More here on the toxicology of fentanyl and skin contact (a toxicologist turned his own accidental exposure into an experiment).
🇯🇵 ‘Japan Wants Up to Nine Nuclear Reactors Online This Winter’
That’s how you deal rationally with an energy crisis! (well, after creating the problem by being irrational in the past, but better late than never)
Japanese Prime Minister Fumio Kishida said he asked for as many as nine nuclear reactors to be online this winter to help with an expected power crunch. [...]
Japan is struggling with tight electricity supplies due to extreme weather, the retirement of older power plants, and delays to restarting nuclear reactors that were shut following the Fukushima nuclear disaster in 2011. It is also cutting its use of energy sources from Russia following its invasion of Ukraine. [...]

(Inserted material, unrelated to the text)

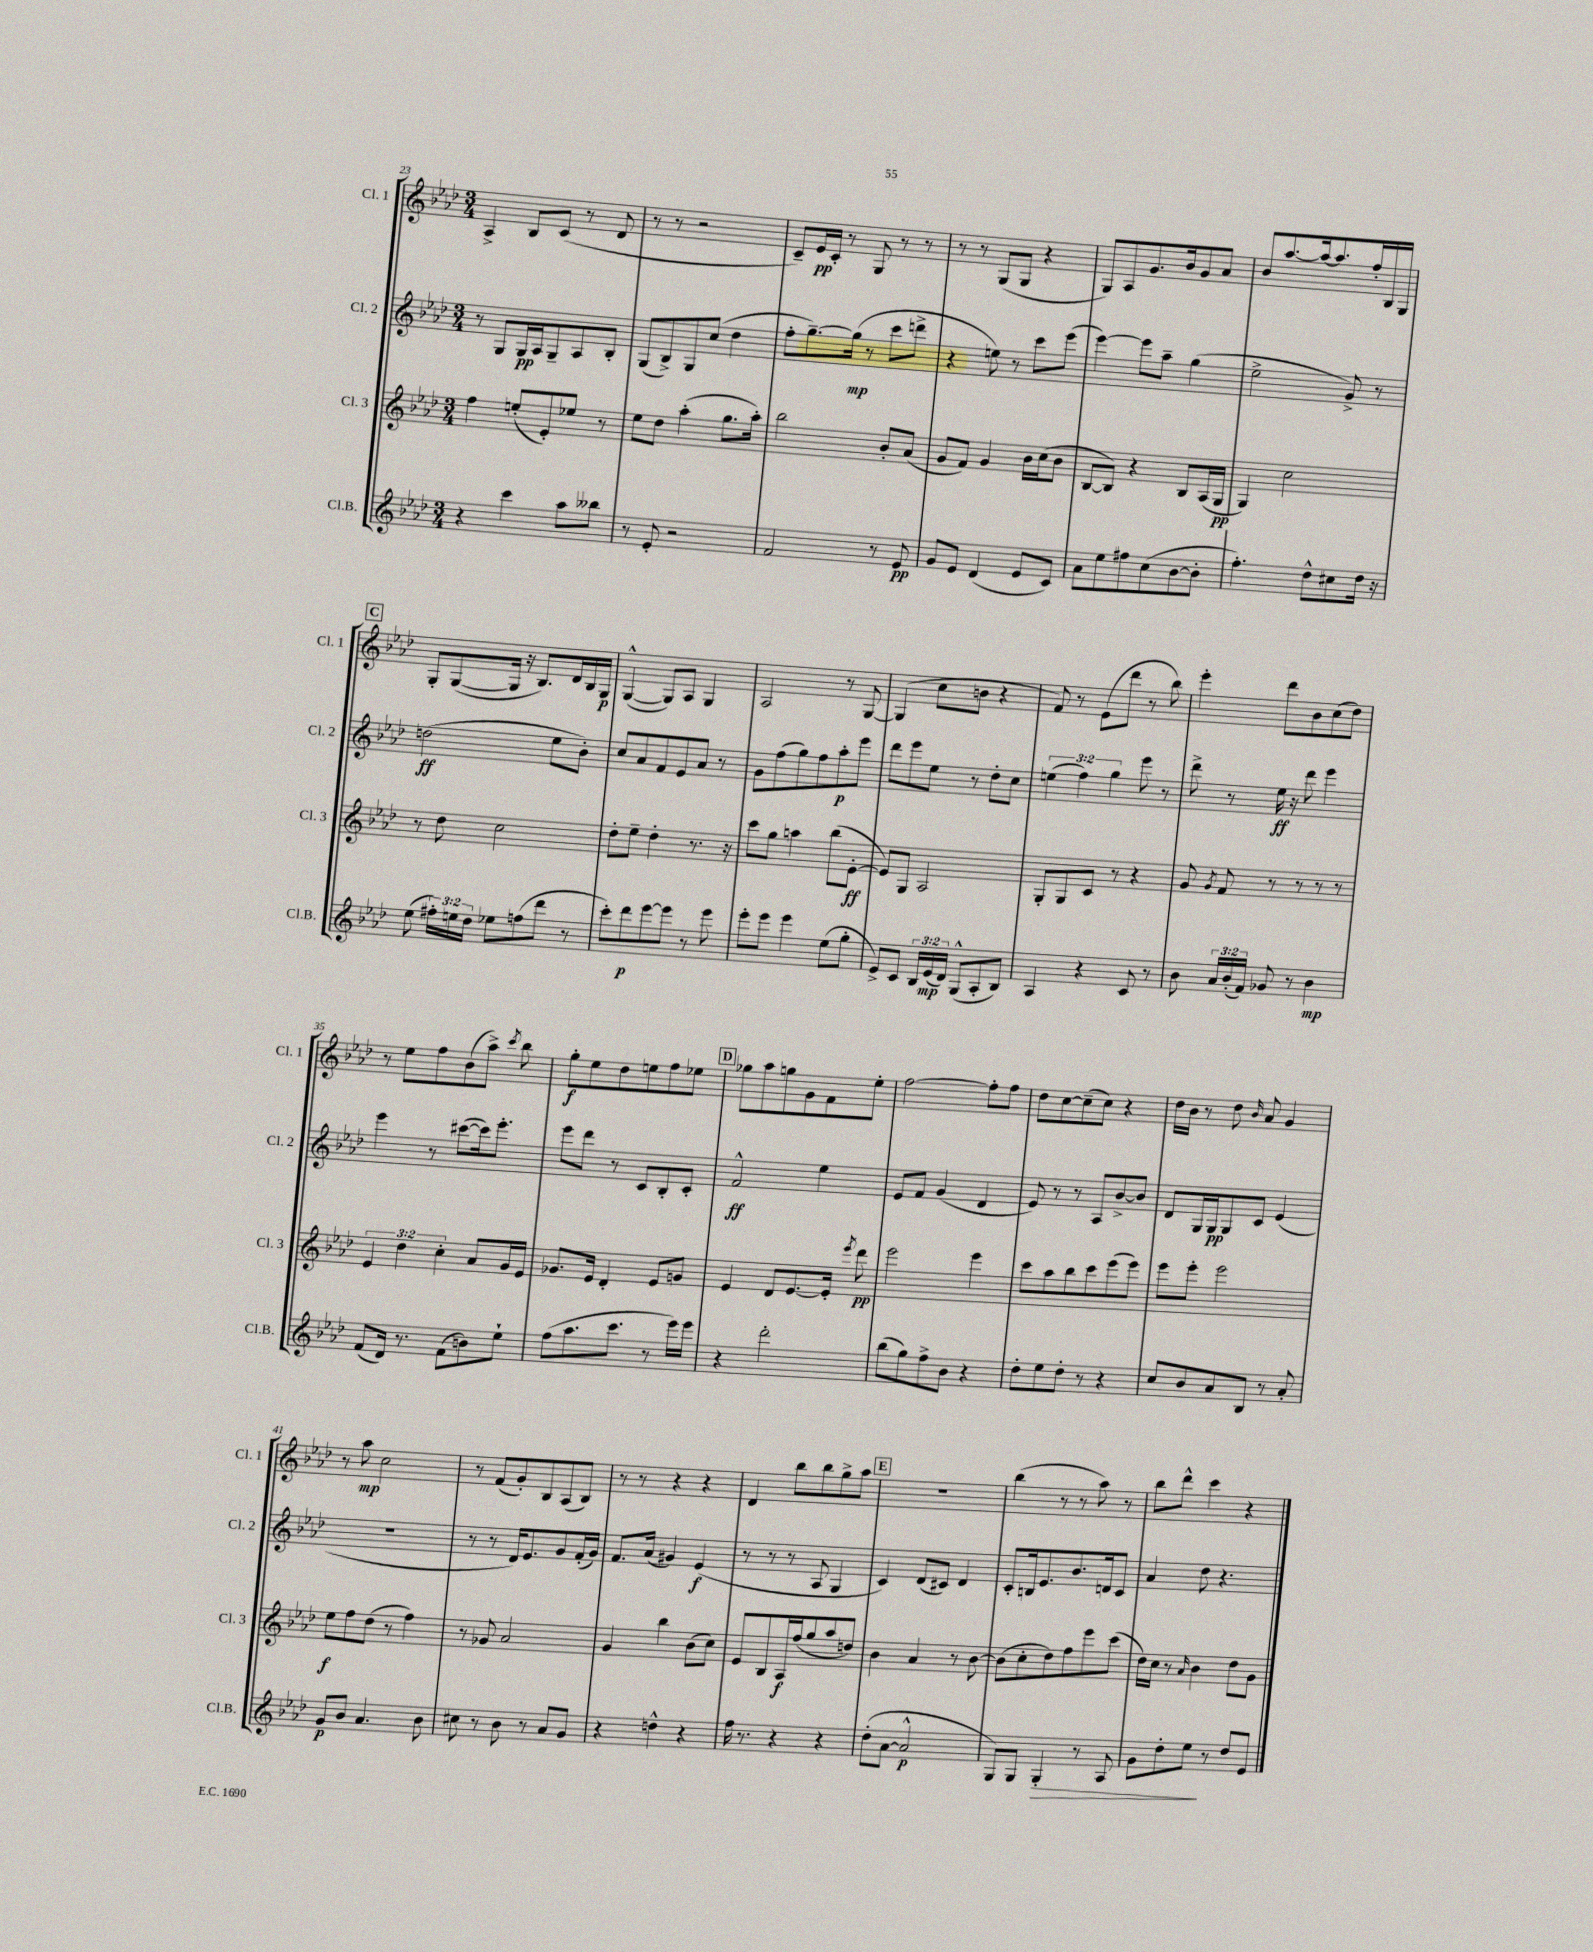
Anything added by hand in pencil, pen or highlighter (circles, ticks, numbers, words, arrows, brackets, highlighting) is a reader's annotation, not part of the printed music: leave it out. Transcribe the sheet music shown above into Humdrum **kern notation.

Ten of Japan’s 33 operable nuclear reactors had been restarted under post-Fukushima safety rules, though some are offline for maintenance. A further seven units have been cleared by the nation’s nuclear regulator to resume operations but haven’t yet restarted
What’s the path to get to 33?
🎨 🎭 Liberty Studio 👩🎨 🎥
Perception 👀 🧠
"Mario games teach us that even if something is essentially the same, psychologically it can be completely different. This example is very easy to understand."
h/t Cheesemeister
If you're interested about the Youtube/creator economics, I enjoyed a lot the Verge-Decoder podcast with Nebula CEO (https://www.theverge.com/23076663/nebula-youtube-creator-business-future-startup-ceo-dave-wiskus) - Nebula is the platform Wendover Productions co-founded, and Standard is the agency that represents Wendover and other creators, is very good to know their point of view. One of the podcasts I want to re-listen again.
James Clear quote at the top about Elimination is the highest form of optimization.-
That made me remember this concept that I picked up along the path-
[Time Management Philosophy- Eliminate, Automate, Delegate. IN THAT ORDER!]